- Task goal:
Type out every line of the rows below word for word. Keep each character, number, and line break unchanged.

= Beginning of Section =

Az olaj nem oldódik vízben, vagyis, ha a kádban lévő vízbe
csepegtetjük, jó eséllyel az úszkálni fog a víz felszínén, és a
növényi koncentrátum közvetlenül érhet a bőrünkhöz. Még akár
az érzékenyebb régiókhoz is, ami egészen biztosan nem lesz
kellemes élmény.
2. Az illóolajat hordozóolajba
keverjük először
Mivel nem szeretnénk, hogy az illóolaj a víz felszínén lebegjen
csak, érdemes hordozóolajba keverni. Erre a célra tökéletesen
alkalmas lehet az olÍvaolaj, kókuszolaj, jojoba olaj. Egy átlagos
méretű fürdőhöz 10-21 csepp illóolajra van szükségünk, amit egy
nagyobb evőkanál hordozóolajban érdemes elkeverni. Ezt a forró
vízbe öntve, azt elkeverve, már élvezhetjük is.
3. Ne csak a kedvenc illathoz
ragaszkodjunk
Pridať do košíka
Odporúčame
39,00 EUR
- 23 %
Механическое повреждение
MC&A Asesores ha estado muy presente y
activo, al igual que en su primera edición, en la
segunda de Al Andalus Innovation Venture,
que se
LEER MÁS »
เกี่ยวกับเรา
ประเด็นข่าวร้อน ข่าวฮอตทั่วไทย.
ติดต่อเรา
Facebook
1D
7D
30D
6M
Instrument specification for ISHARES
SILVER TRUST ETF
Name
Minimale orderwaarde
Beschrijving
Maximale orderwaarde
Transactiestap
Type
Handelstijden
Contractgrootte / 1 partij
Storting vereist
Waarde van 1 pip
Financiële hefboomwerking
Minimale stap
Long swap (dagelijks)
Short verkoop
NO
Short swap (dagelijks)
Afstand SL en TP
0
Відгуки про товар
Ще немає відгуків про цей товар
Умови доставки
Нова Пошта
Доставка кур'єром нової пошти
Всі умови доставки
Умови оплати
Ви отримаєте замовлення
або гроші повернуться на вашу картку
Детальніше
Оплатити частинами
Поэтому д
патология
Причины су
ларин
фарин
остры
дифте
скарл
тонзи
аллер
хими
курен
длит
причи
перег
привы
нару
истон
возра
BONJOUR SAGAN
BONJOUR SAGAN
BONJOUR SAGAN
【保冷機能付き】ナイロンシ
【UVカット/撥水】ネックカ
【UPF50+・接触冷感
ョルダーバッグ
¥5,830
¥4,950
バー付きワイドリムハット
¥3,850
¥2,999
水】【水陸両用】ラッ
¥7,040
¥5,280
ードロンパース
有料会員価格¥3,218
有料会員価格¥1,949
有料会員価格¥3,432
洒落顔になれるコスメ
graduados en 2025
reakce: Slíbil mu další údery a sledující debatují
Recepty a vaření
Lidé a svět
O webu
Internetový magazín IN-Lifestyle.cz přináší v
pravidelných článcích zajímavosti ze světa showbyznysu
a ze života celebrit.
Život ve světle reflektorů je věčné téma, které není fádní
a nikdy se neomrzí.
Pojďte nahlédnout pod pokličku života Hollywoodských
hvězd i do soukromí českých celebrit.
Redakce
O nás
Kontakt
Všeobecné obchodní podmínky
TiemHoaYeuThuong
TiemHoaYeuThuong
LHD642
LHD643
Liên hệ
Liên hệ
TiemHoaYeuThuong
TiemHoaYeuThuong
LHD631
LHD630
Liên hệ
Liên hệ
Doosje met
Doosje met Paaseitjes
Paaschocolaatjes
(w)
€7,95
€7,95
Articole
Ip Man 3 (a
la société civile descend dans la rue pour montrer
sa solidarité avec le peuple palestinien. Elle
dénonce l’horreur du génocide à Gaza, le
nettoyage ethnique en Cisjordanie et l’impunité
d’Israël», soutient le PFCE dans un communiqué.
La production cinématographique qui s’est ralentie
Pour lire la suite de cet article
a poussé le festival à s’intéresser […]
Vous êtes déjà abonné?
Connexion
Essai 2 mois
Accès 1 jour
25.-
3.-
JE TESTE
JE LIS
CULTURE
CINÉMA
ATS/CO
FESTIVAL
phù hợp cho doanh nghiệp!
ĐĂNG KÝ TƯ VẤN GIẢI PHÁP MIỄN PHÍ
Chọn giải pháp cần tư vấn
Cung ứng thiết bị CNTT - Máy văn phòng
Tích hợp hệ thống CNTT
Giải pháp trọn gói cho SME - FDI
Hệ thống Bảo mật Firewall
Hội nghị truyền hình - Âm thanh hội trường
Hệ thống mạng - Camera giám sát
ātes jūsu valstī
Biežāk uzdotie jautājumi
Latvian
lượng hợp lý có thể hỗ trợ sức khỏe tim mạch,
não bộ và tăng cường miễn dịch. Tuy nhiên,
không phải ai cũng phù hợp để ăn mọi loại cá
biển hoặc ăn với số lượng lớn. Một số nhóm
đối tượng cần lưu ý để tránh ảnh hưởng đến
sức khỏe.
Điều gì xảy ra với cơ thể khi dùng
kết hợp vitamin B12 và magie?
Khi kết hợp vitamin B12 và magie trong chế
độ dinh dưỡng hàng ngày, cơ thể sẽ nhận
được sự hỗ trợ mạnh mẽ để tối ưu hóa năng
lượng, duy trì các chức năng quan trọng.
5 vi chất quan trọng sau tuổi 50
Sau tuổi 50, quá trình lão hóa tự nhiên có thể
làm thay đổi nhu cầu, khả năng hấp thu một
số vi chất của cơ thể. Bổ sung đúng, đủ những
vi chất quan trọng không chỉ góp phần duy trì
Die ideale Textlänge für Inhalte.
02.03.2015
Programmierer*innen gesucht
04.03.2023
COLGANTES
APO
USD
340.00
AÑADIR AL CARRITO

= End of Section =

- Your solution:
Az olaj nem oldódik vízben, vagyis, ha a kádban lévő vízbe
csepegtetjük, jó eséllyel az úszkálni fog a víz felszínén, és a
növényi koncentrátum közvetlenül érhet a bőrünkhöz. Még akár
az érzékenyebb régiókhoz is, ami egészen biztosan nem lesz
kellemes élmény.
2. Az illóolajat hordozóolajba
keverjük először
Mivel nem szeretnénk, hogy az illóolaj a víz felszínén lebegjen
csak, érdemes hordozóolajba keverni. Erre a célra tökéletesen
alkalmas lehet az olÍvaolaj, kókuszolaj, jojoba olaj. Egy átlagos
méretű fürdőhöz 10-21 csepp illóolajra van szükségünk, amit egy
nagyobb evőkanál hordozóolajban érdemes elkeverni. Ezt a forró
vízbe öntve, azt elkeverve, már élvezhetjük is.
3. Ne csak a kedvenc illathoz
ragaszkodjunk
Pridať do košíka
Odporúčame
39,00 EUR
- 23 %
Механическое повреждение
MC&A Asesores ha estado muy presente y
activo, al igual que en su primera edición, en la
segunda de Al Andalus Innovation Venture,
que se
LEER MÁS »
เกี่ยวกับเรา
ประเด็นข่าวร้อน ข่าวฮอตทั่วไทย.
ติดต่อเรา
Facebook
1D
7D
30D
6M
Instrument specification for ISHARES
SILVER TRUST ETF
Name
Minimale orderwaarde
Beschrijving
Maximale orderwaarde
Transactiestap
Type
Handelstijden
Contractgrootte / 1 partij
Storting vereist
Waarde van 1 pip
Financiële hefboomwerking
Minimale stap
Long swap (dagelijks)
Short verkoop
NO
Short swap (dagelijks)
Afstand SL en TP
0
Відгуки про товар
Ще немає відгуків про цей товар
Умови доставки
Нова Пошта
Доставка кур'єром нової пошти
Всі умови доставки
Умови оплати
Ви отримаєте замовлення
або гроші повернуться на вашу картку
Детальніше
Оплатити частинами
Поэтому д
патология
Причины су
ларин
фарин
остры
дифте
скарл
тонзи
аллер
хими
курен
длит
причи
перег
привы
нару
истон
возра
BONJOUR SAGAN
BONJOUR SAGAN
BONJOUR SAGAN
【保冷機能付き】ナイロンシ
【UVカット/撥水】ネックカ
【UPF50+・接触冷感
ョルダーバッグ
¥5,830
¥4,950
バー付きワイドリムハット
¥3,850
¥2,999
水】【水陸両用】ラッ
¥7,040
¥5,280
ードロンパース
有料会員価格¥3,218
有料会員価格¥1,949
有料会員価格¥3,432
洒落顔になれるコスメ
graduados en 2025
reakce: Slíbil mu další údery a sledující debatují
Recepty a vaření
Lidé a svět
O webu
Internetový magazín IN-Lifestyle.cz přináší v
pravidelných článcích zajímavosti ze světa showbyznysu
a ze života celebrit.
Život ve světle reflektorů je věčné téma, které není fádní
a nikdy se neomrzí.
Pojďte nahlédnout pod pokličku života Hollywoodských
hvězd i do soukromí českých celebrit.
Redakce
O nás
Kontakt
Všeobecné obchodní podmínky
TiemHoaYeuThuong
TiemHoaYeuThuong
LHD642
LHD643
Liên hệ
Liên hệ
TiemHoaYeuThuong
TiemHoaYeuThuong
LHD631
LHD630
Liên hệ
Liên hệ
Doosje met
Doosje met Paaseitjes
Paaschocolaatjes
(w)
€7,95
€7,95
Articole
Ip Man 3 (a
la société civile descend dans la rue pour montrer
sa solidarité avec le peuple palestinien. Elle
dénonce l’horreur du génocide à Gaza, le
nettoyage ethnique en Cisjordanie et l’impunité
d’Israël», soutient le PFCE dans un communiqué.
La production cinématographique qui s’est ralentie
Pour lire la suite de cet article
a poussé le festival à s’intéresser […]
Vous êtes déjà abonné?
Connexion
Essai 2 mois
Accès 1 jour
25.-
3.-
JE TESTE
JE LIS
CULTURE
CINÉMA
ATS/CO
FESTIVAL
phù hợp cho doanh nghiệp!
ĐĂNG KÝ TƯ VẤN GIẢI PHÁP MIỄN PHÍ
Chọn giải pháp cần tư vấn
Cung ứng thiết bị CNTT - Máy văn phòng
Tích hợp hệ thống CNTT
Giải pháp trọn gói cho SME - FDI
Hệ thống Bảo mật Firewall
Hội nghị truyền hình - Âm thanh hội trường
Hệ thống mạng - Camera giám sát
ātes jūsu valstī
Biežāk uzdotie jautājumi
Latvian
lượng hợp lý có thể hỗ trợ sức khỏe tim mạch,
não bộ và tăng cường miễn dịch. Tuy nhiên,
không phải ai cũng phù hợp để ăn mọi loại cá
biển hoặc ăn với số lượng lớn. Một số nhóm
đối tượng cần lưu ý để tránh ảnh hưởng đến
sức khỏe.
Điều gì xảy ra với cơ thể khi dùng
kết hợp vitamin B12 và magie?
Khi kết hợp vitamin B12 và magie trong chế
độ dinh dưỡng hàng ngày, cơ thể sẽ nhận
được sự hỗ trợ mạnh mẽ để tối ưu hóa năng
lượng, duy trì các chức năng quan trọng.
5 vi chất quan trọng sau tuổi 50
Sau tuổi 50, quá trình lão hóa tự nhiên có thể
làm thay đổi nhu cầu, khả năng hấp thu một
số vi chất của cơ thể. Bổ sung đúng, đủ những
vi chất quan trọng không chỉ góp phần duy trì
Die ideale Textlänge für Inhalte.
02.03.2015
Programmierer*innen gesucht
04.03.2023
COLGANTES
APO
USD
340.00
AÑADIR AL CARRITO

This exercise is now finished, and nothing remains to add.